Basically the problem is that wireless clients do not create an interface on MT (except for WDS) so you can’t put them in a VLAN.
The workaround would be to use a Virtual AP and create two WLANs for eduroam guests and local users and bridge them to different VLANs.
Then you would have to configure freeradius to filter out the guests from the internal WLAN.
Can CAPsMAN help me in assigning different VLANs to individual clients using the same SSID and AAA’ed by a RADIUS server? vlan-mode and vlan-id look promising, but the description is very brief and maybe I hope too much.

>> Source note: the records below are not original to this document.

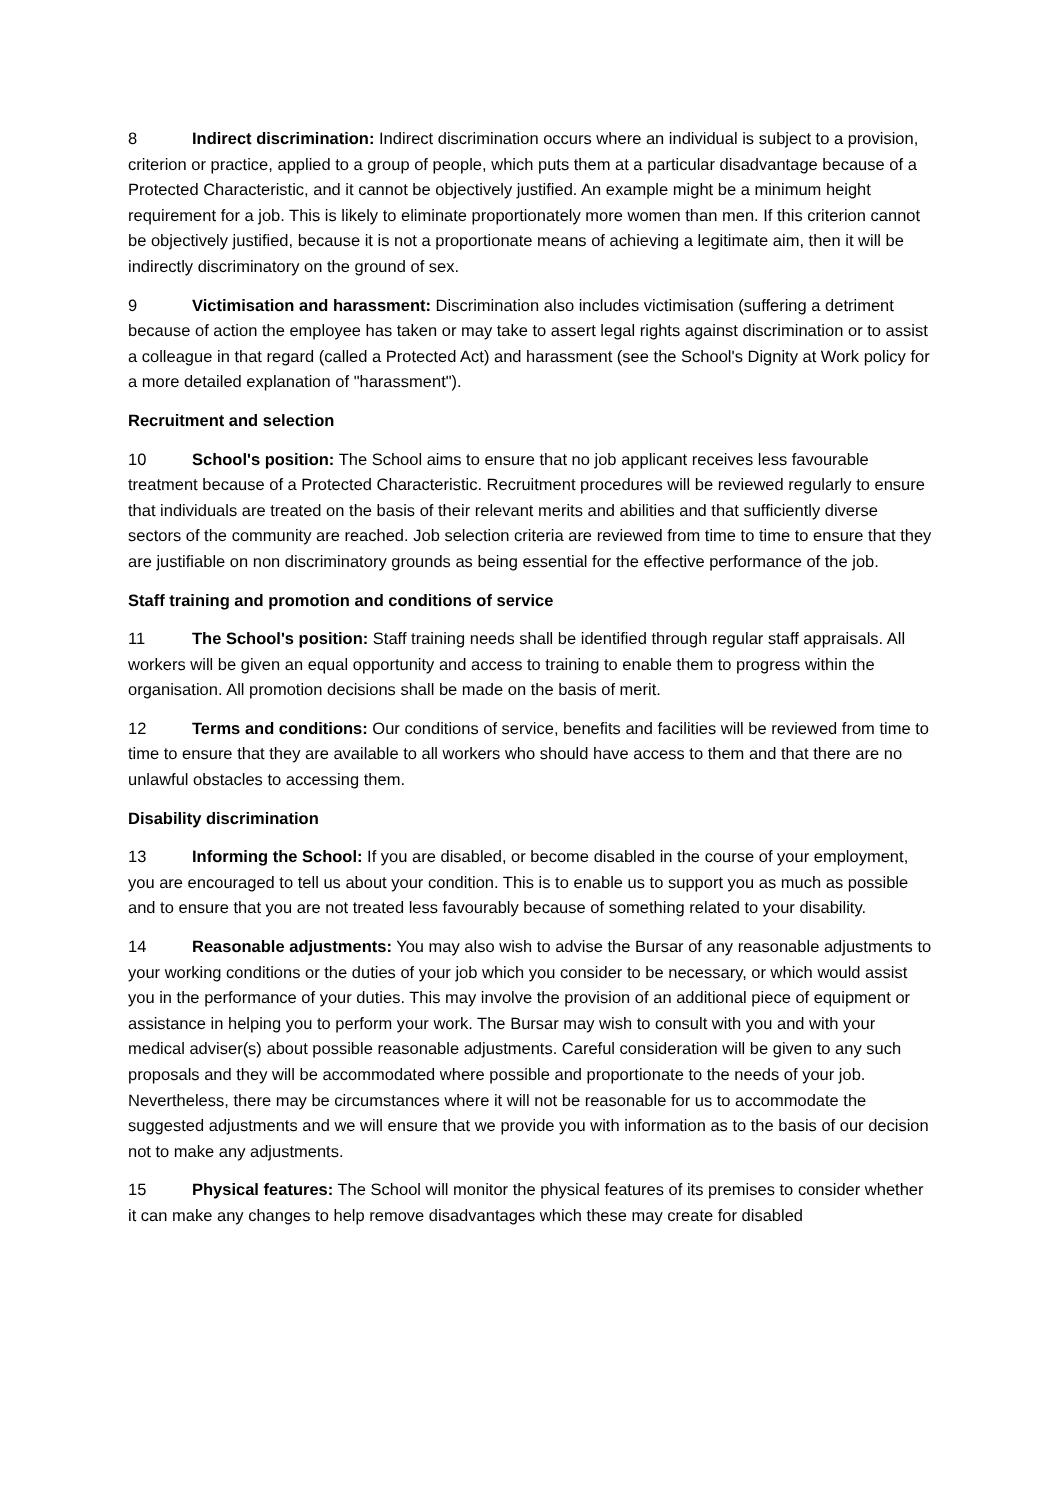8 Indirect discrimination: Indirect discrimination occurs where an individual is subject to a provision, criterion or practice, applied to a group of people, which puts them at a particular disadvantage because of a Protected Characteristic, and it cannot be objectively justified. An example might be a minimum height requirement for a job. This is likely to eliminate proportionately more women than men. If this criterion cannot be objectively justified, because it is not a proportionate means of achieving a legitimate aim, then it will be indirectly discriminatory on the ground of sex.
9 Victimisation and harassment: Discrimination also includes victimisation (suffering a detriment because of action the employee has taken or may take to assert legal rights against discrimination or to assist a colleague in that regard (called a Protected Act) and harassment (see the School's Dignity at Work policy for a more detailed explanation of "harassment").
Recruitment and selection
10 School's position: The School aims to ensure that no job applicant receives less favourable treatment because of a Protected Characteristic. Recruitment procedures will be reviewed regularly to ensure that individuals are treated on the basis of their relevant merits and abilities and that sufficiently diverse sectors of the community are reached. Job selection criteria are reviewed from time to time to ensure that they are justifiable on non discriminatory grounds as being essential for the effective performance of the job.
Staff training and promotion and conditions of service
11 The School's position: Staff training needs shall be identified through regular staff appraisals. All workers will be given an equal opportunity and access to training to enable them to progress within the organisation. All promotion decisions shall be made on the basis of merit.
12 Terms and conditions: Our conditions of service, benefits and facilities will be reviewed from time to time to ensure that they are available to all workers who should have access to them and that there are no unlawful obstacles to accessing them.
Disability discrimination
13 Informing the School: If you are disabled, or become disabled in the course of your employment, you are encouraged to tell us about your condition. This is to enable us to support you as much as possible and to ensure that you are not treated less favourably because of something related to your disability.
14 Reasonable adjustments: You may also wish to advise the Bursar of any reasonable adjustments to your working conditions or the duties of your job which you consider to be necessary, or which would assist you in the performance of your duties. This may involve the provision of an additional piece of equipment or assistance in helping you to perform your work. The Bursar may wish to consult with you and with your medical adviser(s) about possible reasonable adjustments. Careful consideration will be given to any such proposals and they will be accommodated where possible and proportionate to the needs of your job. Nevertheless, there may be circumstances where it will not be reasonable for us to accommodate the suggested adjustments and we will ensure that we provide you with information as to the basis of our decision not to make any adjustments.
15 Physical features: The School will monitor the physical features of its premises to consider whether it can make any changes to help remove disadvantages which these may create for disabled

Check out the access list within CAPsMAN. Based on MAC or MAC filter you can assign different VLANs. This is not exactly what you are looking for but maybe there is something that can be done based od radius reply. Just thinking…
That’s my point - I’m not exactly sure what I can do with the access list… and maybe if I did some overcomplicated packet mangling… no, I don’t have a clue yet.
thx for a reaction anyway.
Maybe this is some misunderstanding, but I’d like to stress for a random reader of this topic that a standalone Mikrotik can do eduroam. I’ve been running ~100 units.
While I haven’t tried it with CAPsMAN yet, I have a good reason to believe it can work too.
I am only wondering whether I can do the VLAN assignment for each client based on RADIUS response.
Excuse me, I haven’t tried it yet (still playing with the L3 provisioning), but wouldn’t eduroam setting be done with CAPsMAN by setting security.authentication-types=wpa2-eap and security.eap-methods=passthrough ? Could you please explain the problem with eduroam more?
For me Radius Auth. (WPA-EAP / eap-methods=passthrough) to a Windows Radius Server checking Windows Domain Group memberships of users / computers is working with CAPsMAN.
eduroam users must to log in at institutional WiFi with a login name in form loginname@realm with PEAP.
After successful verification of their identity thru a planet-wide RADIUS hierarchy
if they study at this university (i.e. they have the proper realm), they are assigned a vlan with full access to the university network.
if they are from any other institution participating in eduroam (any other realm), they are assigned a vlan with guest level access.
The trick for FreeRADIUS described for example here.
(Feasibility of this scenario has became a pretext for my manager to think seriously about replacing current Mikrotik infrastructure with now-damned-cheap HP and maybe also some other bad side-effect consequences.)